### Your instructions
Transcribe exactly the lines from the top of the records below through the line that holds "Alive service]. The", both included, with no pictures.

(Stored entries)
Start of Block

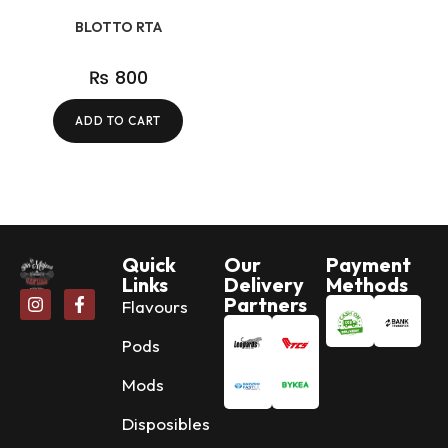
BLOTTO RTA
₨
800
ADD TO CART
Quick
Our
Payment
Links
Delivery
Methods
Partners
Flavours
Pods
Mods
Disposibles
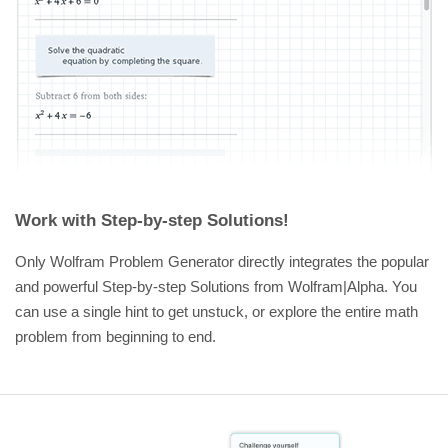
Work with Step-by-step Solutions!
Only Wolfram Problem Generator directly integrates the popular
and powerful Step-by-step Solutions from Wolfram|Alpha. You
can use a single hint to get unstuck, or explore the entire math
problem from beginning to end.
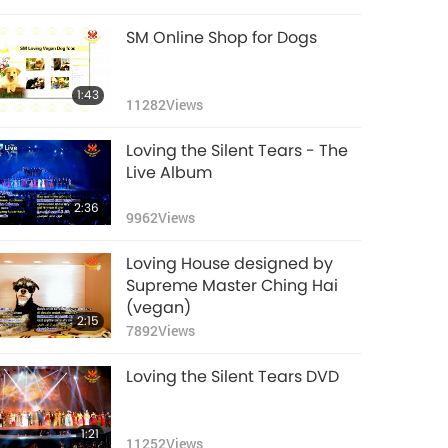
SM Online Shop for Dogs
1:43
11282
Views
Loving the Silent Tears - The
Live Album
2:36
9962
Views
Loving House designed by
Supreme Master Ching Hai
(vegan)
2:15
7892
Views
Loving the Silent Tears DVD
1:21
11252
Views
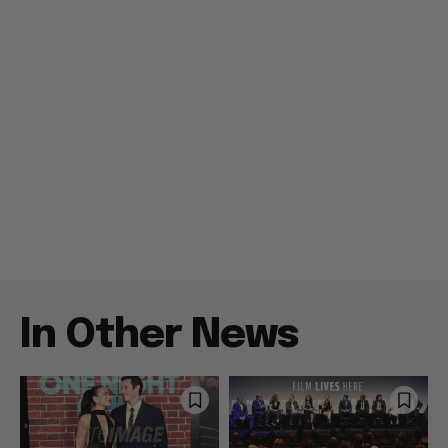
In Other News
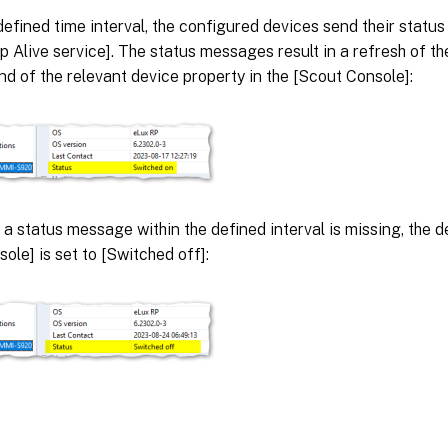
defined time interval, the configured devices send their statu
 Alive service]. The status messages result in a refresh of th
nd of the relevant device property in the [Scout Console]:
, a status message within the defined interval is missing, the d
ole] is set to [Switched off]:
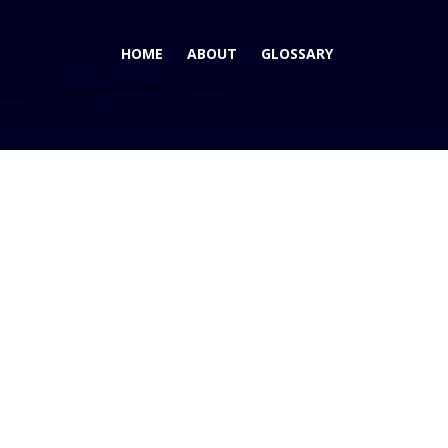
HOME
ABOUT
GLOSSARY
Blog
GM's Rick Wagoner Takes PR Swing Through SoCal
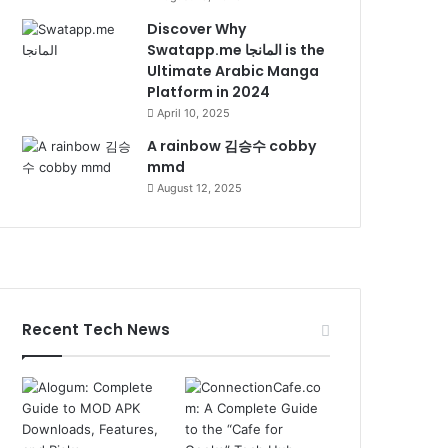
Discover Why
Swatapp.me المانجا is the
Ultimate Arabic Manga
Platform in 2024
April 10, 2025
A rainbow 김승수 cobby
mmd
August 12, 2025
Recent Tech News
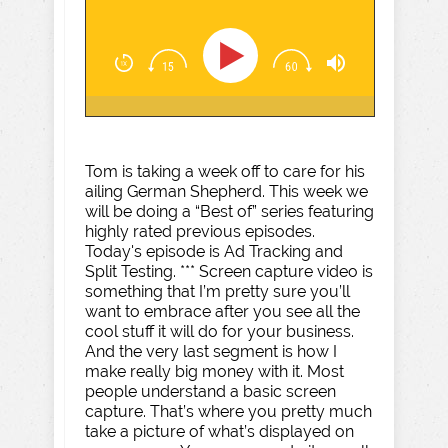
Tom is taking a week off to care for his
ailing German Shepherd. This week we
will be doing a “Best of” series featuring
highly rated previous episodes.
Today's episode is Ad Tracking and
Split Testing. *** Screen capture video is
something that I’m pretty sure you’ll
want to embrace after you see all the
cool stuff it will do for your business.
And the very last segment is how I
make really big money with it. Most
people understand a basic screen
capture. That’s where you pretty much
take a picture of what’s displayed on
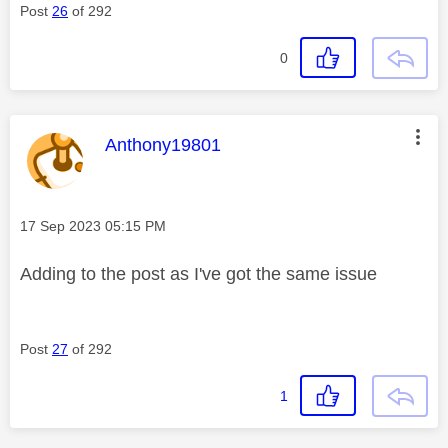
Post
26
of 292
0
This message was authored by:
Anthony19801
Message posted on
‎17 Sep 2023
05:15 PM
Adding to the post as I've got the same issue
Post
27
of 292
1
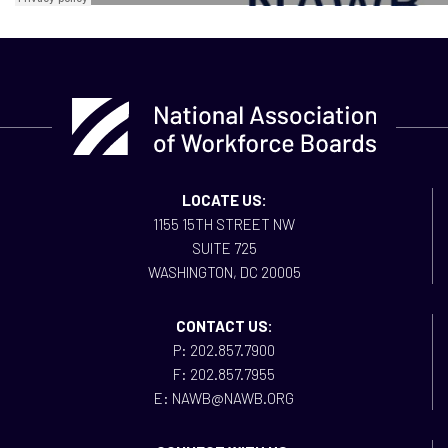
LOCATE US:
1155 15TH STREET NW
SUITE 725
WASHINGTON, DC 20005
CONTACT US:
P: 202.857.7900
F: 202.857.7955
E: NAWB@NAWB.ORG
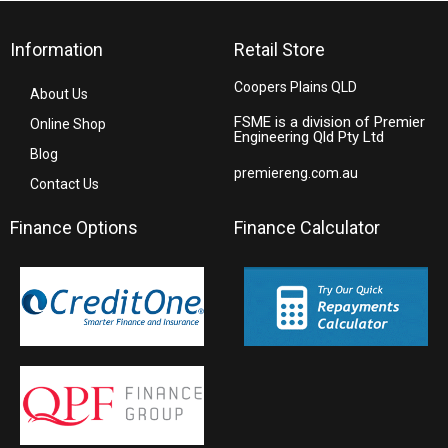
Information
Retail Store
Coopers Plains QLD
About Us
FSME is a division of Premier
Online Shop
Engineering Qld Pty Ltd
Blog
premiereng.com.au
Contact Us
Finance Options
Finance Calculator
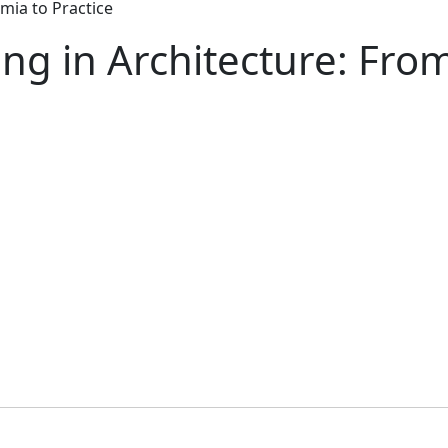
mia to Practice
ng in Architecture: Fro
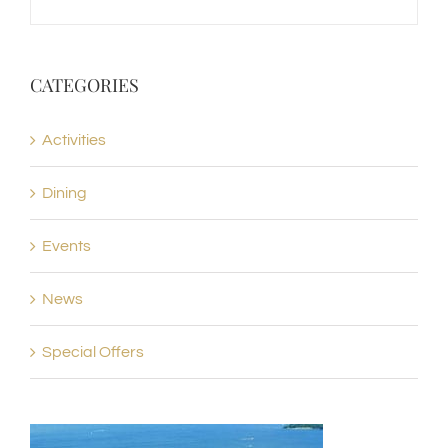
CATEGORIES
Activities
Dining
Events
News
Special Offers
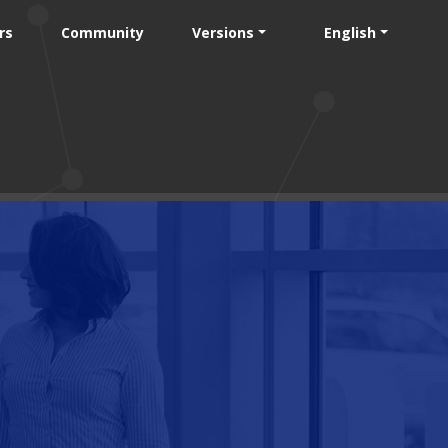
rs
Community
Versions
English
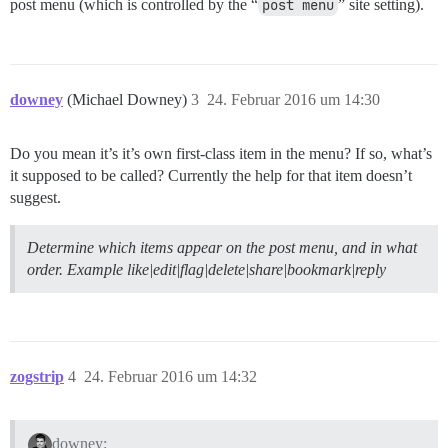
post menu (which is controlled by the “
post menu
” site setting).
downey
(Michael Downey)
3
24. Februar 2016 um 14:30
Do you mean it’s it’s own first-class item in the menu? If so, what’s
it supposed to be called? Currently the help for that item doesn’t
suggest.
Determine which items appear on the post menu, and in what
order. Example like|edit|flag|delete|share|bookmark|reply
zogstrip
4
24. Februar 2016 um 14:32
downey:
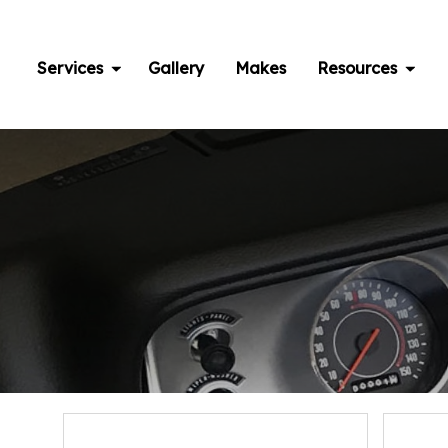
Skip
to
content
Services
Gallery
Makes
Resources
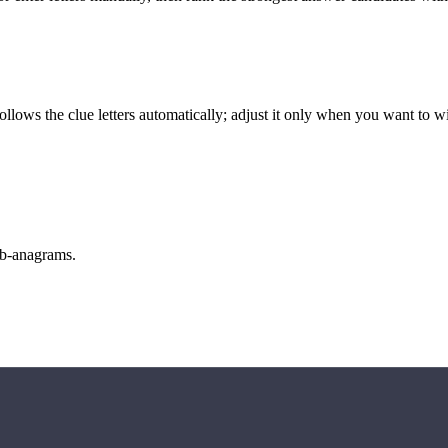
llows the clue letters automatically; adjust it only when you want to w
sub-anagrams.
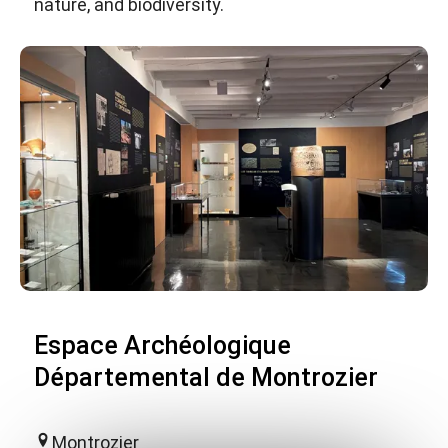
nature, and biodiversity.
Espace Archéologique
Départemental de Montrozier
Montrozier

End of Block

### Task result
BLOTTO RTA
₨
800
ADD TO CART
Quick
Our
Payment
Links
Delivery
Methods
Partners
Flavours
Pods
Mods
Disposibles
Work with Step-by-step Solutions!
Only Wolfram Problem Generator directly integrates the popular
and powerful Step-by-step Solutions from Wolfram|Alpha. You
can use a single hint to get unstuck, or explore the entire math
problem from beginning to end.
SM Online Shop for Dogs
1:43
11282
Views
Loving the Silent Tears - The
Live Album
2:36
9962
Views
Loving House designed by
Supreme Master Ching Hai
(vegan)
2:15
7892
Views
Loving the Silent Tears DVD
1:21
11252
Views
In Other News
defined time interval, the configured devices send their statu
 Alive service]. The status messages result in a refresh of th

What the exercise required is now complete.